As responses from the exchanges with these users’ identity information began pouring in, the team began the process of compiling more complete profiles of their targets. They began collecting the names, faces, and pictures of hundreds of men – almost all of them were men – from all walks of life, everywhere in the world. Their descriptions crossed the boundaries of race, age, class, and nationality. All of these individuals seem to share their gender and financial relationship with a global hidden haven for child abuse.

By this time, the team felt they had installed the Korean site manager with confidence. They obtained a search warrant for Son Jong-woo’s Gmail accounts and several of his exchange records, and they could see that he alone appeared to receive the proceeds disbursed from the site – not his father, who increasingly appeared to investigators as an unintended participant, a kidnapped man. Son his identity to create accounts in cryptocurrency. In Son Jong-woo’s emails, they found pictures of the younger man for the first time — selfies he took to show his friends where he broke his tooth in a car accident, for example. He was a thin, unremarkable-looking young man with wide eyes and a mop of black hair that resembled the Beatles.

But as their profile of this official crystallized, so did the profiles of hundreds of other men who used the site.

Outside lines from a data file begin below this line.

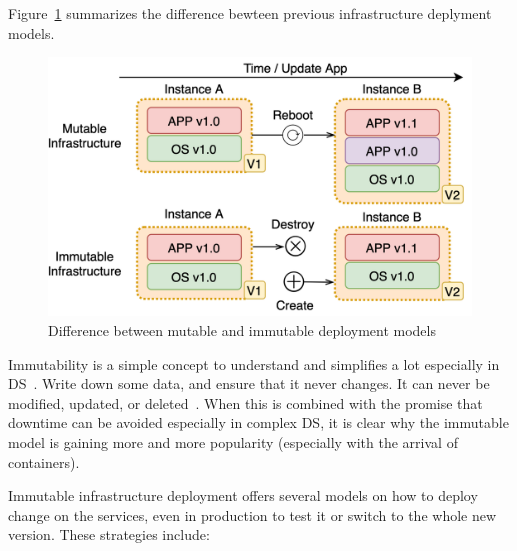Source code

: \noindent
Figure~\ref{fig:fig12} summarizes the difference bewteen previous infrastructure deplyment models.

\begin{figure}[H]
	\begin{center}
		\includegraphics[scale=0.9]{images/Figure12.png}
	\end{center}
	\vspace{-0.6cm}
	\caption{Difference between mutable and immutable deployment models}
	\label{fig:fig12}
\end{figure}

\noindent
Immutability is a simple concept to understand and simplifies a lot especially in DS~\cite{Helland16}. Write down some data, and ensure that it never changes. It can never be modified, updated, or deleted~\cite{perry2020art}. When this is combined with the promise that downtime can be avoided especially in complex DS, it is clear why the immutable model is gaining more and more popularity (especially with the arrival of containers). 

Immutable infrastructure deployment offers several models on how to deploy change on the services, even in production to test it or switch to the whole new version. These strategies include:

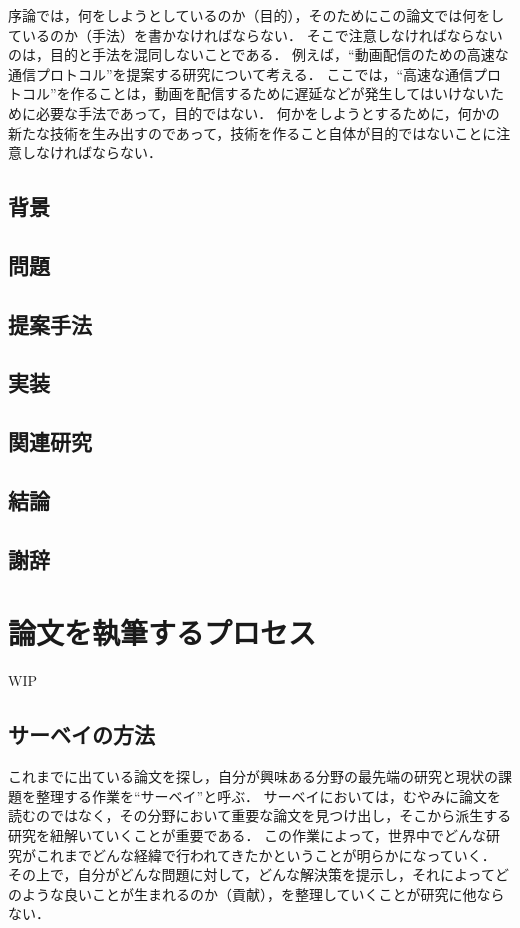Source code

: 序論では，何をしようとしているのか（目的），そのためにこの論文では何をしているのか（手法）を書かなければならない．
そこで注意しなければならないのは，目的と手法を混同しないことである．
例えば，``動画配信のための高速な通信プロトコル''を提案する研究について考える．
ここでは，``高速な通信プロトコル''を作ることは，動画を配信するために遅延などが発生してはいけないために必要な手法であって，目的ではない．
何かをしようとするために，何かの新たな技術を生み出すのであって，技術を作ること自体が目的ではないことに注意しなければならない．


\subsection{背景}
\subsection{問題}
\subsection{提案手法}
\subsection{実装}
\subsection{関連研究}
\subsection{結論}
\subsection{謝辞}

\section{論文を執筆するプロセス}
\label{background:process}
WIP
\subsection{サーベイの方法}
\label{backgorund:servey}
これまでに出ている論文を探し，自分が興味ある分野の最先端の研究と現状の課題を整理する作業を``サーベイ''と呼ぶ．
サーベイにおいては，むやみに論文を読むのではなく，その分野において重要な論文を見つけ出し，そこから派生する研究を紐解いていくことが重要である．
この作業によって，世界中でどんな研究がこれまでどんな経緯で行われてきたかということが明らかになっていく．
その上で，自分がどんな問題に対して，どんな解決策を提示し，それによってどのような良いことが生まれるのか（貢献），を整理していくことが研究に他ならない．

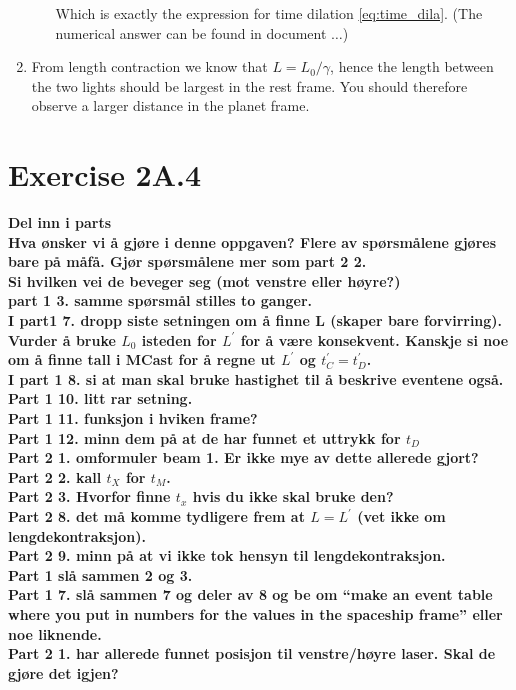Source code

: \documentclass[a4paper,10pt,english]{article}
\begin{document}
\begin{enumerate}
\begin{enumerate}
Which is exactly the expression for time dilation \ref{eq:time_dila}. (The numerical answer can be found in document $\ldots$)

\end{enumerate}

\item From length contraction we know that $L=L_0/\gamma$, hence the length between the two lights should be largest in the rest frame. You should therefore observe a larger distance in the planet frame.   

\end{enumerate}








\section*{Exercise 2A.4}
\textbf{Del inn i parts\\Hva ønsker vi å gjøre i denne oppgaven? Flere av spørsmålene gjøres bare på måfå. Gjør spørsmålene mer som part 2 2.\\Si hvilken vei de beveger seg (mot venstre eller høyre?)\\part 1 3. samme spørsmål stilles to ganger.\\I part1 7. dropp siste setningen om å finne L (skaper bare forvirring). Vurder å bruke $L_{0}$ isteden for $L^{\prime}$ for å være konsekvent. Kanskje si noe om å finne tall i MCast for å regne ut $L^{\prime}$ og $t_{C}^{\prime}=t_{D}^{\prime}$.\\ I part 1 8. si at man skal bruke hastighet til å beskrive eventene også.\\ Part 1 10. litt rar setning.\\Part 1 11. funksjon i hviken frame?\\Part 1 12. minn dem på at de har funnet et uttrykk for $t_{D}$\\Part 2 1. omformuler beam 1. Er ikke mye av dette allerede gjort?\\Part 2 2. kall $t_{X}$ for $t_{M}$.\\Part 2 3. Hvorfor finne $t_{x}$ hvis du ikke skal bruke den?\\Part 2 8. det må komme tydligere frem at $L=L^{\prime}$ (vet ikke om lengdekontraksjon).\\Part 2 9. minn på at vi ikke tok hensyn til lengdekontraksjon.\\Part 1 slå sammen 2 og 3.\\Part 1 7. slå sammen 7 og deler av 8 og be om ``make an event table where you put in numbers for the values in the spaceship frame'' eller noe liknende.\\Part 2 1. har allerede funnet posisjon til venstre/høyre laser. Skal de gjøre det igjen?}
\end{document}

Security colleagues, he was an HSI client in Texas. Another, they saw with a different kind of awe, was the assistant principal of a Georgia high school. The principal posted videos of himself on social media singing two-way, karaoke-style, with tweens from his school. Otherwise, the videos could have been viewed as innocent. But given what they know about the man’s bitcoin payments, agents with more experience abusing Janczewski’s children have warned that they may reflect some form of personal care.

These were men in privileged positions of power, with access to victims. Investigators could immediately see, as they suspected, that they would need to arrest some of the Welcome to Video users as quickly as possible, before they could even arrange for the site to be taken down. Child exploitation experts have warned them that some criminals have systems in place to warn others if they have been arrested or abused by law enforcement — codewords or dead man keys that send alerts if they have been away from their computers for a certain period of time. However, the investigative team at Welcome to the Video felt they had no choice but to move quickly and take risks.

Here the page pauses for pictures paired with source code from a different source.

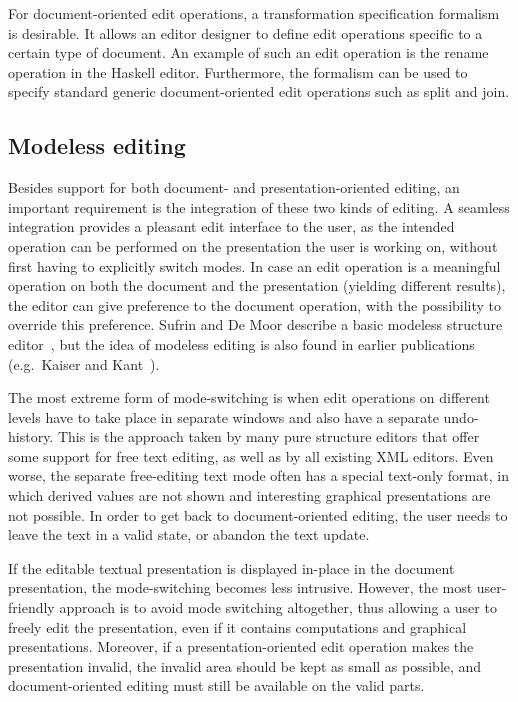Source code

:\documentclass{entcs}
\begin{document}
For document-oriented edit operations, a transformation specification formalism is desirable. It allows an editor designer to define edit operations specific to a certain type of document. An example of such an edit operation is the rename operation in the Haskell editor. Furthermore, the formalism can be used to specify standard generic document-oriented edit operations such as split and join.


%																
\subsection{Modeless editing}

Besides support for both document- and presentation-oriented editing, an important requirement is the integration of these two kinds of editing. A seamless integration provides a pleasant edit interface to the user, as the intended operation can be performed on the presentation the user is working on, without first having to explicitly switch modes. In case an edit operation is a meaningful operation on both the document and the presentation (yielding different results), the editor can give preference to the document operation, with the possibility to override this preference. Sufrin and De Moor describe a basic modeless structure editor~\cite{sufrin99modeless}, but the idea of modeless editing is also found in earlier publications (e.g.\ Kaiser and Kant~\cite{kaiser85parsingWithoutParser}).

The most extreme form of mode-switching is when edit operations on different levels have to take place in separate windows and also have a separate undo-history. This is the approach taken by many pure structure editors that offer some support for free text editing, as well as by all existing XML editors. Even worse, the separate free-editing text mode often has a special text-only format, in which derived values are not shown and interesting graphical presentations are not possible. In order to get back to document-oriented editing, the user needs to leave the text in a valid state, or abandon the text update.

If the editable textual presentation is displayed in-place in the document presentation, the mode-switching becomes less intrusive. However, the most user-friendly approach is to avoid mode switching altogether, thus allowing a user to freely edit the presentation, even if it contains computations and graphical presentations. Moreover, if a presentation-oriented edit operation makes the presentation invalid, the invalid area should be kept as small as possible, and document-oriented editing must still be available on the valid parts.
\end{document}
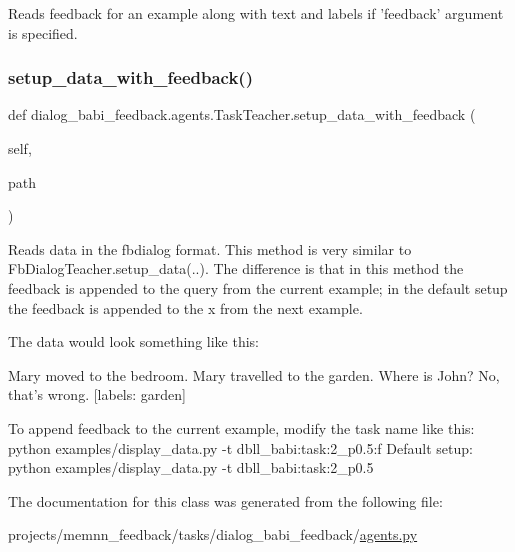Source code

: \begin{DoxyVerb}Reads feedback for an example along with text and labels if 'feedback' argument
is specified.
\end{DoxyVerb}
 \mbox{\label{classdialog__babi__feedback_1_1agents_1_1TaskTeacher_a13fe8b4ae98a4a170b4885c40b611415}} 
\subsubsection{\texorpdfstring{setup\+\_\+data\+\_\+with\+\_\+feedback()}{setup\_data\_with\_feedback()}}
{\footnotesize\ttfamily def dialog\+\_\+babi\+\_\+feedback.\+agents.\+Task\+Teacher.\+setup\+\_\+data\+\_\+with\+\_\+feedback (\begin{DoxyParamCaption}\item[{}]{self,  }\item[{}]{path }\end{DoxyParamCaption})}

\begin{DoxyVerb}Reads data in the fbdialog format. This method is very similar to
FbDialogTeacher.setup_data(..). The difference is that in this method the
feedback is appended to the query from the current example; in the default setup
the feedback is appended to the x from the next example.

The data would look something like this:

Mary moved to the bedroom.
Mary travelled to the garden.
Where is John?
No, that's wrong.
[labels: garden]

To append feedback to the current example, modify the task name like this:
  python examples/display_data.py -t dbll_babi:task:2_p0.5:f
Default setup:
  python examples/display_data.py -t dbll_babi:task:2_p0.5
\end{DoxyVerb}
 

The documentation for this class was generated from the following file\+:\begin{DoxyCompactItemize}
\item 
projects/memnn\+\_\+feedback/tasks/dialog\+\_\+babi\+\_\+feedback/\hyperlink{projects_2memnn__feedback_2tasks_2dialog__babi__feedback_2agents_8py}{agents.\+py}\end{DoxyCompactItemize}
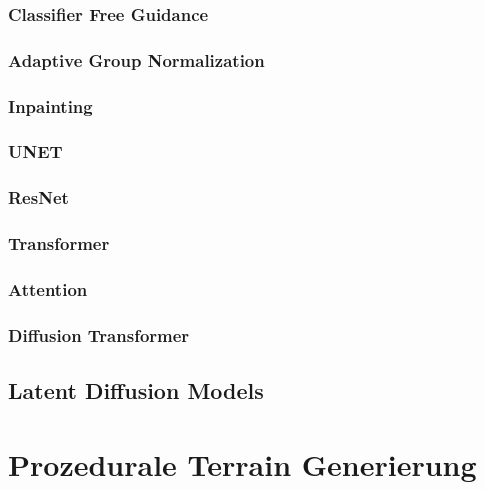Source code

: \subsubsection{Classifier Free Guidance}

\subsubsection{Adaptive Group Normalization}

\subsubsection{Inpainting}

\subsubsection{UNET}

\subsubsection{ResNet}

\subsubsection{Transformer}

\subsubsection{Attention}

\subsubsection{Diffusion Transformer}


\subsection{Latent Diffusion Models}



\section{Prozedurale Terrain Generierung}

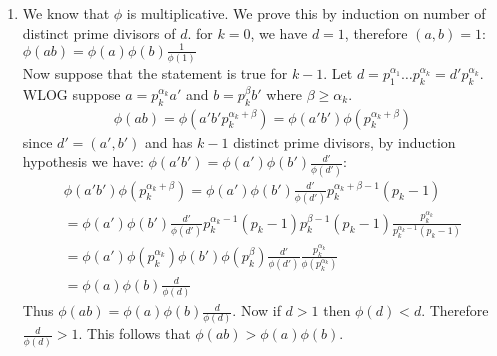\begin{enumerate}[label=]
    \item 
        We know that $\phi$ is multiplicative. We prove this by induction on number of distinct prime divisors of $d$. for $k = 0$, we have $d = 1$, therefore $(a, b) = 1$: $\phi(ab) = \phi(a) \phi(b) \frac{1}{\phi(1)}$ \\
        Now suppose that the statement is true for $k - 1$. Let $d = p_1^{\alpha_1} \dots p_k^{\alpha_k} = d' p_k^{\alpha_k}$. WLOG suppose $a = p_k^{\alpha_k} a'$ and $b = p_k^\beta b'$ where $\beta \ge \alpha_k$.
        \begin{gather*}
            \phi(ab) = \phi(a'b' p_k^{\alpha_k + \beta}) = \phi(a'b') \phi(p_k^{\alpha_k + \beta})
        \end{gather*}
        since $d' = (a', b')$ and has $k - 1$ distinct prime divisors, by induction hypothesis we have: $\phi(a'b') = \phi(a') \phi(b') \frac{d'}{\phi(d')}$:
        \begin{gather*}
            \phi(a'b') \phi(p_k^{\alpha_k + \beta}) = \phi(a')\phi(b') \frac{d'}{\phi(d')} p_k^{\alpha_k + \beta - 1} (p_k - 1) \\
            = \phi(a')\phi(b') \frac{d'}{\phi(d')} p_k^{\alpha_k - 1} (p_k - 1) p_k^{\beta - 1} (p_k - 1) \frac{p_k^{\alpha_k}}{p_k^{\alpha_k - 1} (p_k - 1)} \\
            = \phi(a') \phi(p_k^{\alpha_k}) \phi(b') \phi(p_k^\beta) \frac{d'}{\phi(d')} \frac{p_k^{\alpha_k}}{\phi(p_k^{\alpha_k})} \\
            = \phi(a) \phi(b) \frac{d }{\phi(d)}
        \end{gather*}
        Thus $\phi(ab) = \phi(a) \phi(b) \frac{d }{\phi(d)}$.
        Now if $d > 1$ then $\phi(d) < d$. Therefore $\frac{d }{\phi(d)} > 1$. This follows that $\phi(ab) > \phi(a) \phi(b)$.
\end{enumerate}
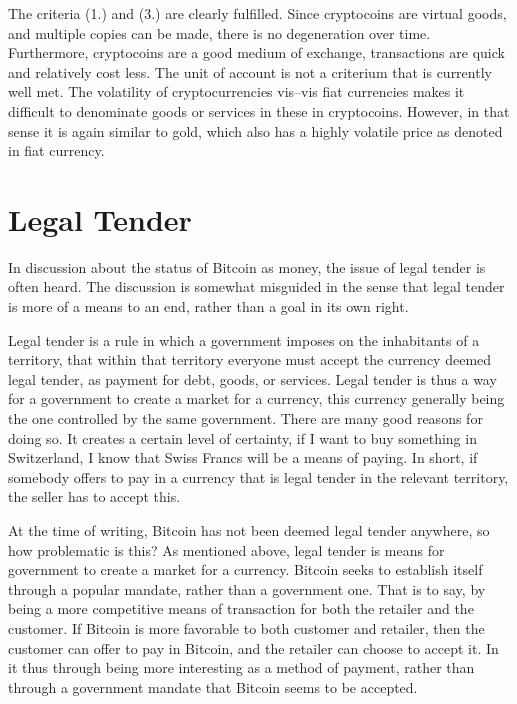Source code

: The criteria (1.) and (3.) are clearly fulfilled. Since cryptocoins
are virtual goods, and multiple copies can be made, there is no degeneration
over time. Furthermore, cryptocoins are a good medium of exchange,
transactions are quick and relatively cost less. The unit of account
is not a criterium that is currently well met. The volatility of cryptocurrencies
vis--vis fiat currencies makes it difficult to denominate goods or
services in these in cryptocoins. However, in that sense it is again
similar to gold, which also has a highly volatile price as denoted
in fiat currency.


\section*{Legal Tender}

In discussion about the status of Bitcoin as money, the issue of legal
tender is often heard. The discussion is somewhat misguided in the
sense that legal tender is more of a means to an end, rather than
a goal in its own right.

Legal tender is a rule in which a government imposes on the inhabitants
of a territory, that within that territory everyone must accept the
currency deemed legal tender, as payment for debt, goods, or services.
Legal tender is thus a way for a government to create a market for
a currency, this currency generally being the one controlled by the
same government. There are many good reasons for doing so. It creates
a certain level of certainty, if I want to buy something in Switzerland,
I know that Swiss Francs will be a means of paying. In short, if somebody
offers to pay in a currency that is legal tender in the relevant territory,
the seller has to accept this.

At the time of writing, Bitcoin has not been deemed legal tender anywhere,
so how problematic is this? As mentioned above, legal tender is means
for government to create a market for a currency. Bitcoin seeks to
establish itself through a popular mandate, rather than a government
one. That is to say, by being a more competitive means of transaction
for both the retailer and the customer. If Bitcoin is more favorable
to both customer and retailer, then the customer can offer to pay
in Bitcoin, and the retailer can choose to accept it. In it thus through
being more interesting as a method of payment, rather than through
a government mandate that Bitcoin seems to be accepted.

Another suspect, around the same time, came to radar for a different reason: He lived in Washington, DC. In fact, the man’s house was down the street from the American Bar’s office, near the capital’s Gallery Place neighborhood. He happened to live in the same apartment building that one of the plaintiffs had recently left.

They realized that this site might be useful to them. Janczewski and Gambaryan could easily search the man’s home and computers as a test case. If this proves that the man was one of the clients of Welcome to Video, they will be able to indict the entire case in the capital’s judicial district, overcoming a major legal hurdle.

As they delved into the matter, they found that the man was a former congressional employee who had held a high-profile job at a prestigious environmental organization. Would an arrest or home search of a target with this kind of profile spark a public outcry and drown out their case?

Just as they trained their sights on this suspect in their midst, they found that he was strangely quiet on social media. Someone on the team had the idea of ​​pulling his travel records. They discovered that he had traveled to the Philippines and was about to return to the capital via Detroit.

This discovery led agents and prosecutors to two ideas: First, the Philippines was a notorious destination for sex tourism, often of the kind that preyed on children — the HSI office in Manila was always rife with child exploitation cases. Second, when the man returns to the United States, Customs and Border Protection can legally detain him and demand access to his machines to search for evidence—a strange and controversial cut in Americans’ constitutional protections that, in this case, might come in handy.

Will the US capital-based suspect sound the alarm and rip the lid off their investigation, just as it was at the beginning?